In terms of reliability, we found a Cronbach’s alpha coefficient > 0.95 for both upper and lower extremity in each administration modality. A general accepted rule is that Cronbach’s alpha of 0.6–0.7 indicates an acceptable level of reliability, and 0.8 or greater a very good level. However, values higher than 0.95 are not necessarily good, since they might be an indication of redundance [28]. Overall, previous cross-cultural adaptations of MSTS score showed a Cronbach’s alpha between 0.70 and 0.90. Once again, the different values of Cronbach’s alpha in the present study are possibly due to indirect influence from external factors such as heterogeneity of study population [20].

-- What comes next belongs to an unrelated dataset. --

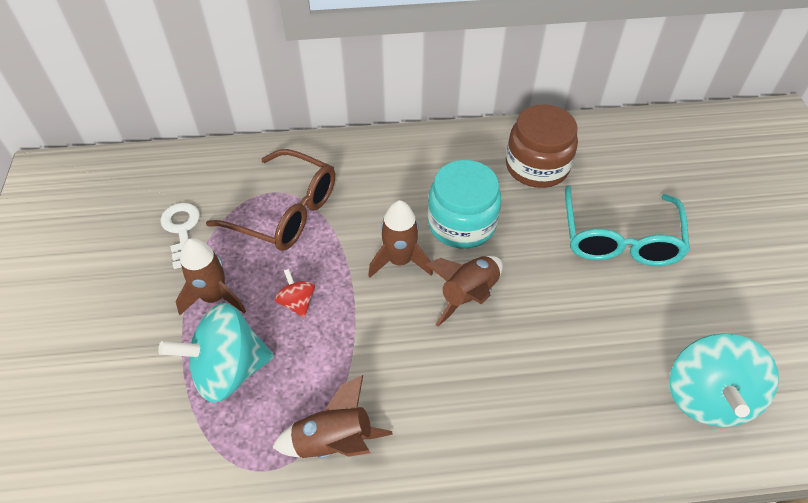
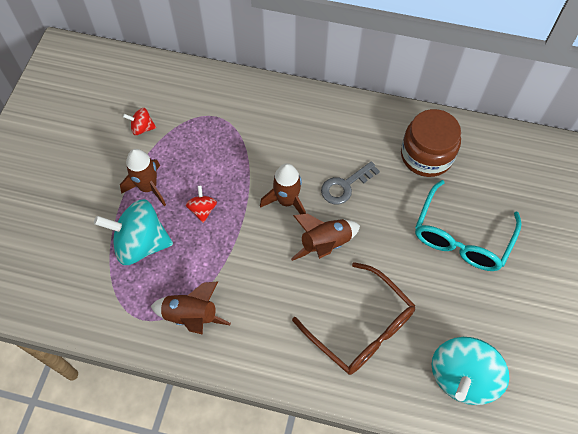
camera: 20 degrees right, 10 degrees up
(181, 230) = (142, 128): white key -> red spinning top
(285, 211) = (219, 135): brown glasses -> brown glasses (360, 327)
(461, 223) = (345, 186): turquoise jar -> grey key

The present study has some limitations. First, as already mentioned, a sensitivity analysis could have been clarified some controversial psychometric properties. However, it must be highlighted that results are comparable to other cross-cultural adaptations of the questionnaire. Therefore, the major flaw is probably that the original version has never been properly tested. At the same time, as the MSTS score is the most popular and widely used, it was mandatory to provide an Italian version. The added value of the study relies on its main purpose: the comparison between self- and hetero-administration of the score. Second, only patients attending the outpatient clinic were asked to participate in the study. It must be considered that somehow patients with progressive disease or unsatisfied patients are less likely to be available for testing in the same setting.

In conclusion, the Italian version of the MSTS is a valid tool to evaluate outcomes of surgical treatment of patients affected by extremities tumors and it can be used as a subjective tool for both lower and upper extremity.